Using an iPod to rebuild your music library
Last week some family members suffered a corrupted hard drive on their only PC. They had no backup. They're relatively light computer users--no online banking, no important business documents--but the lesson still hurts. Their e-mail contacts weren't too hard to recover--they simply called everybody they had regular e-mail contact with and told them to send an e-mail. Their digital photos are gone forever, unless emergency tech support courtesy of their son-in-law produces a miracle. And their music library?
A program like Music Rescue will let you get your music library from your iPod to a computer--useful in case your old computer is dead.
(Credit: Music Rescue)That's one nice thing about having a large-capacity MP3 player: if you're lazy about backup, at least you still have all (or most) of your tunes. The easiest solution for iPod users, in my opinion, is to use a utility like Music Rescue (I used it back when it was called iPod Util and highly recommend it) or 4Media iPod to PC Transfer for a Windows PC, or Senuti for Mac. Follow the instructions carefully--you don't want iTunes on your new replacement PC to try and automatically sync its (empty) library to your (full) iPod or you'll overwrite all the songs in their last remaining location!
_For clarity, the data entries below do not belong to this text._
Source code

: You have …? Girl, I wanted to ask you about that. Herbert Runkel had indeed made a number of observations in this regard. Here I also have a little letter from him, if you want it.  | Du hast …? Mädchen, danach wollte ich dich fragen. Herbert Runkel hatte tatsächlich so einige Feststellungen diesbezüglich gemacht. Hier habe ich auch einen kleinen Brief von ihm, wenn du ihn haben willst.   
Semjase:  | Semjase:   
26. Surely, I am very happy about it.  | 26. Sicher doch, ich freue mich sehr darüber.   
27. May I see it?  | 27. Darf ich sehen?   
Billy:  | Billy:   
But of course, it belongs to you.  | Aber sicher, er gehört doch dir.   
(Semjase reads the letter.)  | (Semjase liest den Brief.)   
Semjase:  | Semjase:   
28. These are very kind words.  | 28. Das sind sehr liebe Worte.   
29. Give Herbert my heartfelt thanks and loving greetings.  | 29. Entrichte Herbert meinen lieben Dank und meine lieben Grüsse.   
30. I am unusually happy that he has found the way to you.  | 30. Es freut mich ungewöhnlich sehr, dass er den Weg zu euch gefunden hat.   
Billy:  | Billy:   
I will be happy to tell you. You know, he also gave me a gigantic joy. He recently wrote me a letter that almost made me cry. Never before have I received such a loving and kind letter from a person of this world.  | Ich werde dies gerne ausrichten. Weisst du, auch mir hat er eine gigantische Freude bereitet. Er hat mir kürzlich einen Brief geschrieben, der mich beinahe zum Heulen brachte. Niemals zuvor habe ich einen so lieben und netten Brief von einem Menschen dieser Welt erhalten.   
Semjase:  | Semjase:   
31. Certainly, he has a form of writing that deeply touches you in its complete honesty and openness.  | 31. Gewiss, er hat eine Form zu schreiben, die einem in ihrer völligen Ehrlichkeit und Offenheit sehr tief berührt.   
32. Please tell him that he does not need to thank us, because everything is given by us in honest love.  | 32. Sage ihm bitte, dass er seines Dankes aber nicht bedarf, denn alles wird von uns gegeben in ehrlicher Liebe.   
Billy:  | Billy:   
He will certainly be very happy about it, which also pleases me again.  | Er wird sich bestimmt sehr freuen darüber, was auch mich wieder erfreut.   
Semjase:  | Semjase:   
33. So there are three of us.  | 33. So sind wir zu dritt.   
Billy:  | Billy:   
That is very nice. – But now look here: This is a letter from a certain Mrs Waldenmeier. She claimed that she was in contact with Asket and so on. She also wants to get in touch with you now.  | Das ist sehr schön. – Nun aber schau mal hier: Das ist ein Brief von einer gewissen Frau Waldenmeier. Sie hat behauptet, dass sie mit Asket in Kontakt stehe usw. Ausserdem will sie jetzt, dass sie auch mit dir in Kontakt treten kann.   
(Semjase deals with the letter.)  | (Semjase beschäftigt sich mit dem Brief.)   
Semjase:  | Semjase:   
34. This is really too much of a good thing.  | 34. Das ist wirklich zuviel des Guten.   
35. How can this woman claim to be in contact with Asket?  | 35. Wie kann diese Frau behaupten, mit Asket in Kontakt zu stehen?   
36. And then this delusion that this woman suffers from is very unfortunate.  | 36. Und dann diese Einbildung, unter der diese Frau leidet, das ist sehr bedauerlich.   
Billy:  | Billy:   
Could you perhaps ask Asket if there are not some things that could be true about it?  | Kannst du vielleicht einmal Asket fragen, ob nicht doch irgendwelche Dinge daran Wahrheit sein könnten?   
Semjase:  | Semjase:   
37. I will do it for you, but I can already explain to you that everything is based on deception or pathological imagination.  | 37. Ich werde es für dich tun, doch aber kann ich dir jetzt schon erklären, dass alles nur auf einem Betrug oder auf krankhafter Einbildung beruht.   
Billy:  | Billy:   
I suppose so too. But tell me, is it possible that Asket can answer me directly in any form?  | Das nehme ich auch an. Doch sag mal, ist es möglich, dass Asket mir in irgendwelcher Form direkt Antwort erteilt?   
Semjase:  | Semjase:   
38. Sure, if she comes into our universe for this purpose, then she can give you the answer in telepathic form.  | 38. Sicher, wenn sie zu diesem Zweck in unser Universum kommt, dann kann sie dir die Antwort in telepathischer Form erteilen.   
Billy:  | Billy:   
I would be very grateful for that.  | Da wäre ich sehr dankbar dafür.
If you don't mind improvising a bit, this CNET tutorial from 2006 describes how to set up your iPod as an external drive in Windows XP, although you'll have to skip step 1 if your original PC is dead. (Steps 3 and onward should work for many other MP3 players as well.) Apple has also posted instructions for moving songs from an iPod to a Mac or PC, but again they assume that the computer with your original library on it is still working.
If you're among that minority of users who bought a Zune player from Microsoft, it has a pretty straightforward reverse sync process.
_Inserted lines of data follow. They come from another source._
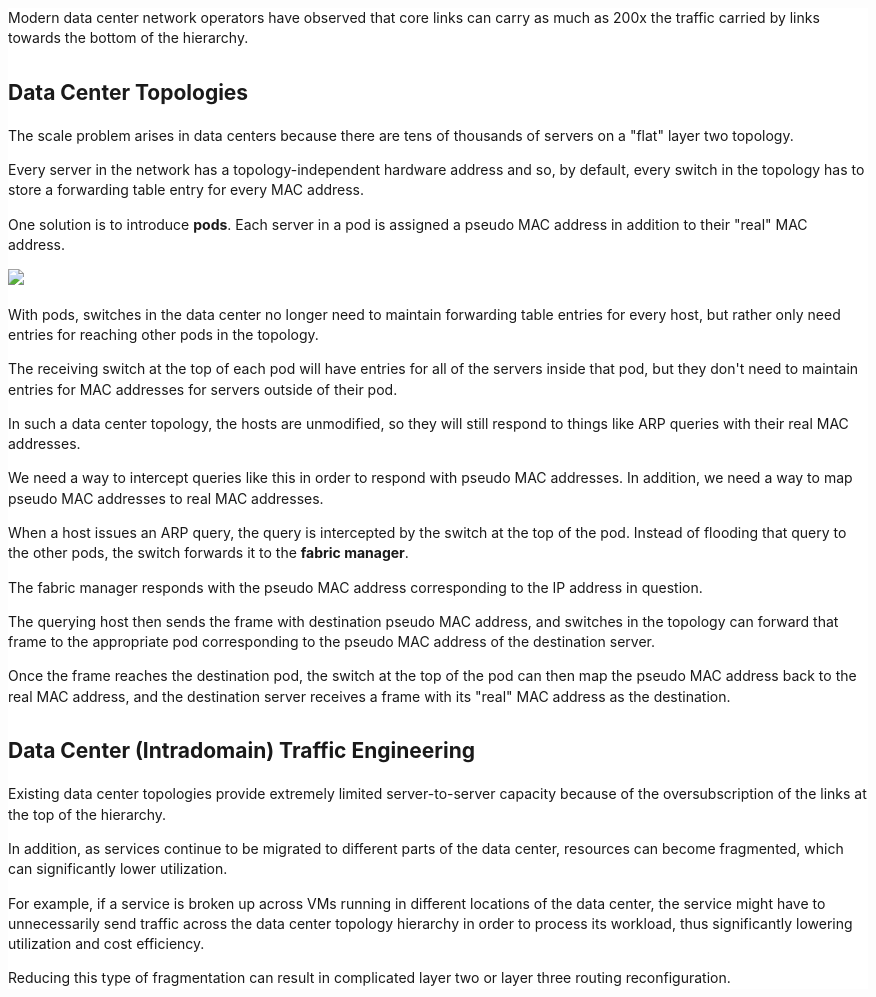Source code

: Modern data center network operators have observed that core links can carry as much as 200x the traffic carried by links towards the bottom of the hierarchy.

## Data Center Topologies

The scale problem arises in data centers because there are tens of thousands of servers on a "flat" layer two topology.

Every server in the network has a topology-independent hardware address and so, by default, every switch in the topology has to store a forwarding table entry for every MAC address.

One solution is to introduce **pods**. Each server in a pod is assigned a pseudo MAC address in addition to their "real" MAC address.

![](https://assets.omscs.io/notes/D553B797-DBA0-4DF8-9E37-543235BEE151.png)

With pods, switches in the data center no longer need to maintain forwarding table entries for every host, but rather only need entries for reaching other pods in the topology.

The receiving switch at the top of each pod will have entries for all of the servers inside that pod, but they don't need to maintain entries for MAC addresses for servers outside of their pod.

In such a data center topology, the hosts are unmodified, so they will still respond to things like ARP queries with their real MAC addresses.

We need a way to intercept queries like this in order to respond with pseudo MAC addresses. In addition, we need a way to map pseudo MAC addresses to real MAC addresses.

When a host issues an ARP query, the query is intercepted by the switch at the top of the pod. Instead of flooding that query to the other pods, the switch forwards it to the **fabric manager**.

The fabric manager responds with the pseudo MAC address corresponding to the IP address in question.

The querying host then sends the frame with destination pseudo MAC address, and switches in the topology can forward that frame to the appropriate pod corresponding to the pseudo MAC address of the destination server.

Once the frame reaches the destination pod, the switch at the top of the pod can then map the pseudo MAC address back to the real MAC address, and the destination server receives a frame with its "real" MAC address as the destination.

## Data Center (Intradomain) Traffic Engineering

Existing data center topologies provide extremely limited server-to-server capacity because of the oversubscription of the links at the top of the hierarchy.

In addition, as services continue to be migrated to different parts of the data center, resources can become fragmented, which can significantly lower utilization.

For example, if a service is broken up across VMs running in different locations of the data center, the service might have to unnecessarily send traffic across the data center topology hierarchy in order to process its workload, thus significantly lowering utilization and cost efficiency.

Reducing this type of fragmentation can result in complicated layer two or layer three routing reconfiguration.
Of course, the most important lesson to learn is backup, backup, backup. If you've got a few GB of files you just don't want to lose, an inexpensive flash drive or online service (I use Microsoft's SkyDrive, which has a 5GB capacity and is free) is probably fine. External hard drives are for large amounts of critical data--like if you're building multitrack recordings. If you want backup and restore--that is, the ability to restore everything on your computer to the way it was, not just recover lost data--then you'll need disk imaging software for PC or an equivalent Mac solution.
Matt Rosoff is an analyst with Directions on Microsoft, where he covers Microsoft's consumer products and corporate news. He's written about the technology industry since 1995, and reviewed the first Rio MP3 player for CNET.com in 1998. He is a member of the CNET Blog Network. Disclosure. You can follow Matt on Twitter @mattrosoff. 


I've always used raid (mirrored drives) for my media. That means, if one crashes, the other has a copy. It's sort of a set, and forget thing. If you aren't sure what it means, or how it it used. It's known as 'RAID-1' (I believe). For example, two drives (let's say 500gb drives), appear as a single 500gb drive to your computer. What is written to one, is written to the other. It's a simple thing to have set up on nearly any computer, or have it ordered that way. That's a cheap way dramatically increase your ability to recover your data (unless the whole thing is stolen).
The other thing, is a larger capacity external storage. Sooner or later, people (like yourself), are going to realize that storing this media on CDs as backups, is akin to accountants printing out mountains of paper for their backups. It is so much more economical, quicker, and efficient to simply make digital copies.
2)An unlimited number of iPods (synced to your library) can store your iTunes music.
3)You can keep an iTunes file on any PC, even if you do not authorize that PC. It just means you can't listen to it.
4)You can burn any playlist on your iTunes up to 7 times before that list is no longer burnable.
5)You can burn audio CD's of your DRM iTunes files and re-rip them into DRM free mp3 files. This is done with iTunes.
6)iTunes has a backup feature that allows you to burn your library on disc(s)
Your understanding of iTunes is so grossly misinformed that even you should dismiss your own statements.
i had my entire library back into my new computer within about 15 minutes. literally...
Too bad about that person's photos. We've all lost some file(s) along the way, but as others have pointed out: backup, backup, backup if you really want to save your stuff.
at that point the only place where your music exists is on your iPod. and that's when you need software to come in and save the day.
I have a Zune and I lost my collection once when I spilled coffee on my laptop. The hard drive was fine but the laptop itself had shorted out. But when I came to restoring my 4500 track music collection; when I got my new laptop, all I had to go was download and install Zune Marketplace then click the Restore Collection button and my entire library was restored.
- by OStrolphant October 29, 2008 7:48 AM PDT
- Can you not just copy and paste? this is how I would get songs off other people's iPod onto my computer. Just show hidden files and copy and paste, the song names are all garbled but once you play them once they fix all the info automatically.